EXERCISE TASKS:
(1) Rewrite the paragraph of the article about Paul Lake that begins "If anything, Lake's story" in a shorter form, keeping its main facts.
(2) In the article about Paul Lake, what did Peter Reid call Lake after his first ACL operation?

READING PASSAGE:
Even in recent years we have seen Nikola Katic, Ianis Hagi and Jamie Murphy all suffer anterior cruciate ligament (ACL) injuries, players who all had previously exemplary medical records.

Going further back, players like Seb Rozental, Oleg Kutsnezov, Alan McLaren and Michael Mols were all cut down way too early in their Rangers careers when a lot of them were tipped to be key players for club and country for years to come.

In the 80’s we had Ian Durrant, although his injury wasn’t bad luck, it was borderline assault, but a former target has emerged this week who could well have been playing with the former Gers midfielder, one who Durrant himself labelled as in the same bracket as Paul Gascoigne when it came to ability and talent – Paul Lake.

The English midfieder, as told by his own wife recently, was said to be on the radar of Graeme Souness as he looked to add more quality to his engine room and improve our chances in Europe.

If anything, Lake’s story is even more tragic than Durrant’s given how he was mistreated by Manchester City at the time – in 1990 he was so highly thought of that he was in England’s pre-World Cup squad to cover right-back and centre-half despite being, predominantly, a midfielder, at 21-years old, he was already captain of his club.

After recovering from his first ACL operation, Peter Reid, the City manager at the time, referred to him as being a £3million player. Given the time, only the likes of Roy Keane and Alan Shearer, domestically, would command such fees, he was that good a player.

As it was, in his early 20s he was never the same again due to a culmination of operations going wrong or his rehabilitation being neglected, a tragic tale of what might have been – who knows how things might have turned out if he had moved north to play in a different shade of blue before being struck by the worst possible luck.

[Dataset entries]
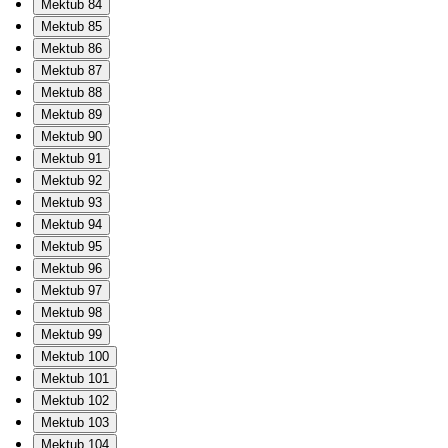
Mektub 84
Mektub 85
Mektub 86
Mektub 87
Mektub 88
Mektub 89
Mektub 90
Mektub 91
Mektub 92
Mektub 93
Mektub 94
Mektub 95
Mektub 96
Mektub 97
Mektub 98
Mektub 99
Mektub 100
Mektub 101
Mektub 102
Mektub 103
Mektub 104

TASK RESULTS:
(1) Lake's story may be even sadder than Durrant's because of how Manchester City mistreated him. In 1990, at 21, he was already his club's captain, and although he was mainly a midfielder, he was picked for England's pre-World Cup squad to cover right-back and center-half.

(2) A £3million player.